Re: [PATCH RFC 1/7] x86/virt/tdx: Add SEAMCALL wrapper to enter/exit TDX guest

Posted by Dave Hansen 1 year, 1 month ago

On 12/11/24 10:43, Adrian Hunter wrote:
...
> -	size = tdvmcall_a0_read(vcpu);
> -	write = tdvmcall_a1_read(vcpu);
> -	port = tdvmcall_a2_read(vcpu);
> +	size  = tdx->vp_enter_out.io_size;
> +	write = tdx->vp_enter_out.io_direction == TDX_WRITE;
> +	port  = tdx->vp_enter_out.io_port;
...> +	case TDVMCALL_IO:
> +		out->io_size		= args.r12;
> +		out->io_direction	= args.r13 ? TDX_WRITE : TDX_READ;
> +		out->io_port		= args.r14;
> +		out->io_value		= args.r15;
> +		break;

I honestly don't understand the need for the abstracted structure to sit
in the middle. It doesn't get stored or serialized or anything, right?
So why have _another_ structure?

Why can't this just be (for instance):

	size = tdx->foo.r12;

?

Basically, you hand around the raw arguments until you need to use them.

Re: [PATCH RFC 1/7] x86/virt/tdx: Add SEAMCALL wrapper to enter/exit TDX guest

Posted by Adrian Hunter 1 year, 1 month ago

On 13/12/24 18:16, Dave Hansen wrote:
> On 12/11/24 10:43, Adrian Hunter wrote:
> ...
>> -	size = tdvmcall_a0_read(vcpu);
>> -	write = tdvmcall_a1_read(vcpu);
>> -	port = tdvmcall_a2_read(vcpu);
>> +	size  = tdx->vp_enter_out.io_size;
>> +	write = tdx->vp_enter_out.io_direction == TDX_WRITE;
>> +	port  = tdx->vp_enter_out.io_port;
> ...> +	case TDVMCALL_IO:
>> +		out->io_size		= args.r12;
>> +		out->io_direction	= args.r13 ? TDX_WRITE : TDX_READ;
>> +		out->io_port		= args.r14;
>> +		out->io_value		= args.r15;
>> +		break;
> 
> I honestly don't understand the need for the abstracted structure to sit
> in the middle. It doesn't get stored or serialized or anything, right?

## Data block
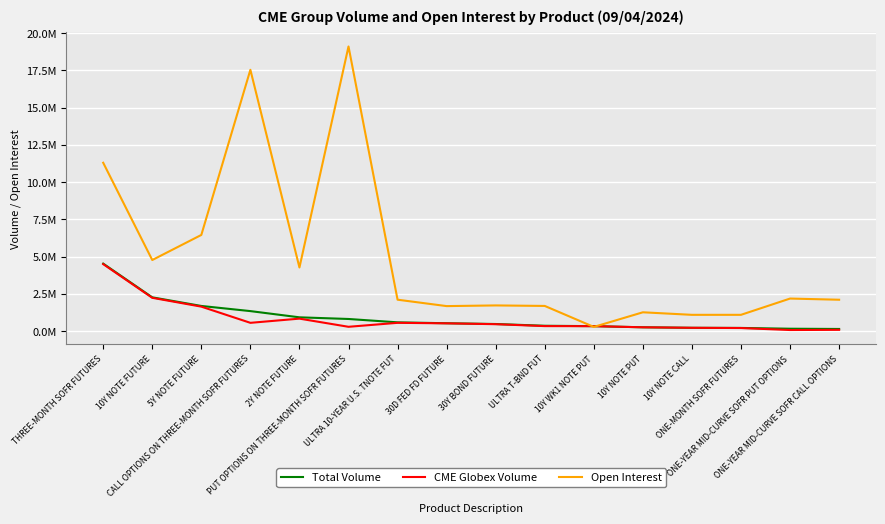

What are all the series names shown in the legend?

Total Volume, CME Globex Volume, Open Interest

## Directions
Please resume the TDX patch discussion at the point where it stops, before the material.

## Expected output
> So why have _another_ structure?
> 
> Why can't this just be (for instance):
> 
> 	size = tdx->foo.r12;
> 
> ?
> 
> Basically, you hand around the raw arguments until you need to use them.

That sounds like what we have at present?  That is:

u64 tdh_vp_enter(u64 tdvpr, struct tdx_module_args *args)
{
	args->rcx = tdvpr;

	return __seamcall_saved_ret(TDH_VP_ENTER, args);
}

And then either add Rick's struct tdx_vp?  Like so:

u64 tdh_vp_enter(struct tdx_vp *vp, struct tdx_module_args *args)
{
	args->rcx = tdx_tdvpr_pa(vp);

	return __seamcall_saved_ret(TDH_VP_ENTER, args);
}

Or leave it to the caller:

u64 tdh_vp_enter(struct tdx_module_args *args)
{
	return __seamcall_saved_ret(TDH_VP_ENTER, args);
}

Or forget the wrapper altogether, and let KVM call
__seamcall_saved_ret() ?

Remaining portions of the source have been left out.